Your answer must consist of one number: how many lines in the records contain "Chácara".

BEGIN Records for the task

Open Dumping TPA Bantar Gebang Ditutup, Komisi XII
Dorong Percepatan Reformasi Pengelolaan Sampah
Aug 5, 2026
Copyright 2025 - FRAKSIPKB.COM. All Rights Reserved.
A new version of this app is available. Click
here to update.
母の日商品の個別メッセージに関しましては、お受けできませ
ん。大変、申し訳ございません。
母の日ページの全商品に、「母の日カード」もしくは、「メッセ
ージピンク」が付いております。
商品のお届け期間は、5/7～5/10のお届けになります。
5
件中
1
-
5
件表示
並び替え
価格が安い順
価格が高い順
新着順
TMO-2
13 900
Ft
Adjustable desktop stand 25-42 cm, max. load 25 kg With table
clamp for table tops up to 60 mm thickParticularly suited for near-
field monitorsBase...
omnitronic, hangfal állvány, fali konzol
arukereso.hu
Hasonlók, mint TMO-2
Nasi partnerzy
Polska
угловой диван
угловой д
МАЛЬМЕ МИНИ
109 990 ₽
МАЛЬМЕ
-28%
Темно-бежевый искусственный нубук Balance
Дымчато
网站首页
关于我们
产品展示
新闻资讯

END Records for the task
BEGIN Records for the task

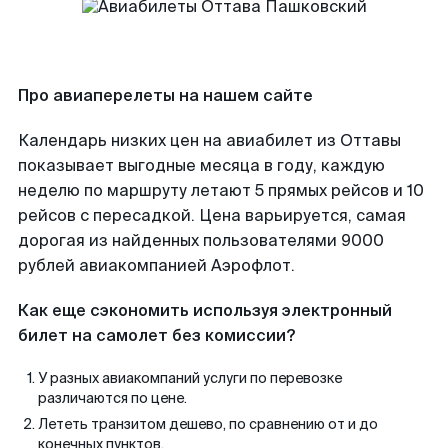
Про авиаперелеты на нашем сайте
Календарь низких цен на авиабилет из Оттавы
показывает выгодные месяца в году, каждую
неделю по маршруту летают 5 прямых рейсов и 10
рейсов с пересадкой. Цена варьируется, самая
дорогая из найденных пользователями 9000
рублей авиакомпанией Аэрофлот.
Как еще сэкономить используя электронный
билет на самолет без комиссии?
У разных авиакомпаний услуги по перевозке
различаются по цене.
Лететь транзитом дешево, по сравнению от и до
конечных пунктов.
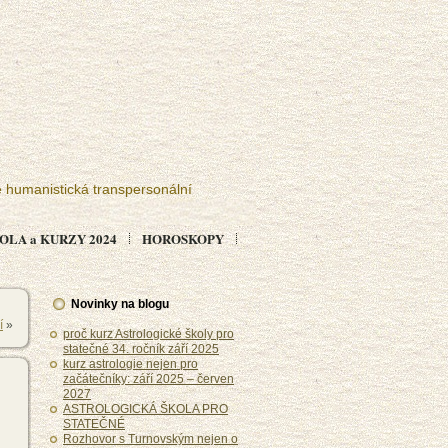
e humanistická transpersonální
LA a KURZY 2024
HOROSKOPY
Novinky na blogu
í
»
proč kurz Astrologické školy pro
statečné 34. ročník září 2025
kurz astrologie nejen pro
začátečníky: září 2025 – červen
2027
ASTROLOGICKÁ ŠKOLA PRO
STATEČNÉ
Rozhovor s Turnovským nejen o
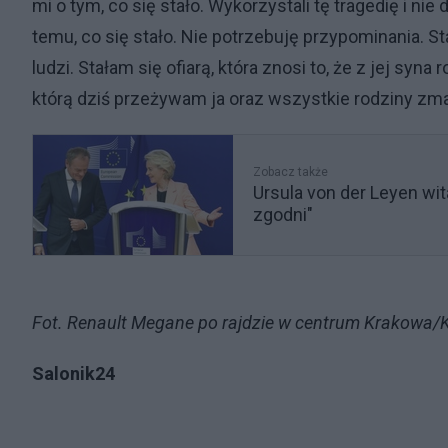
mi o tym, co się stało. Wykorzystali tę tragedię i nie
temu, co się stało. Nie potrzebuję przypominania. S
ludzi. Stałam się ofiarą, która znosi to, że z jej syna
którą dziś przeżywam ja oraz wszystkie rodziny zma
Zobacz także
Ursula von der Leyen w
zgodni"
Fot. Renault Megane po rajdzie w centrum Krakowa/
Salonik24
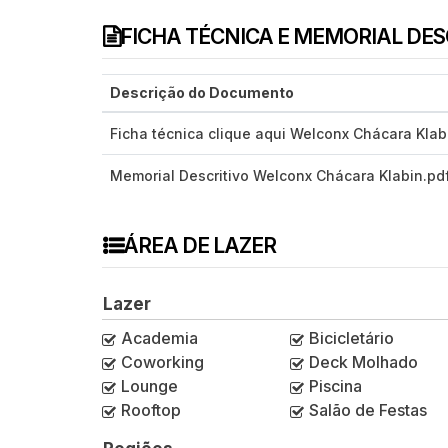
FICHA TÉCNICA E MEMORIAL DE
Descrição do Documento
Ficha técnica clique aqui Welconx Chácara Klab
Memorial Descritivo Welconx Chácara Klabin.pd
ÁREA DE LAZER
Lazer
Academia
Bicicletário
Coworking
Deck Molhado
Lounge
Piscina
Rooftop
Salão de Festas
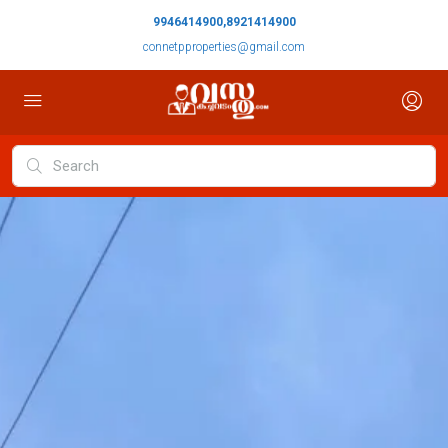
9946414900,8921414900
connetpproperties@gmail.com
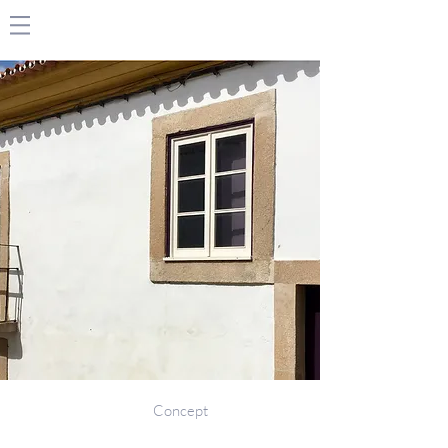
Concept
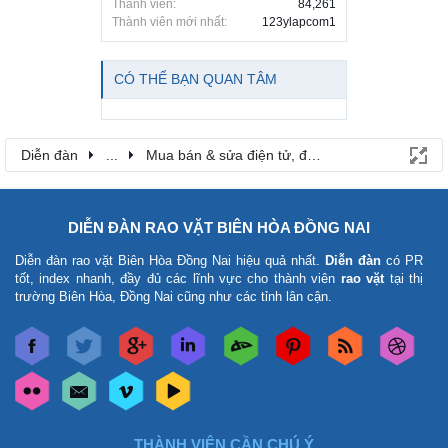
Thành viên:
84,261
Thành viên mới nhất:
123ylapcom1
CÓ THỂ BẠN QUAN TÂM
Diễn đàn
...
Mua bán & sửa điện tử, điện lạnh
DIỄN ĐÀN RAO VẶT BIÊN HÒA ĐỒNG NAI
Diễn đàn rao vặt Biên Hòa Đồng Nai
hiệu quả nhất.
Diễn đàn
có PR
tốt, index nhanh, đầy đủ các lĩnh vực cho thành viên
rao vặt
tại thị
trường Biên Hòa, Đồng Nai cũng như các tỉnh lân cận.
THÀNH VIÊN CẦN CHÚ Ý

END Records for the task

> Solution below: 2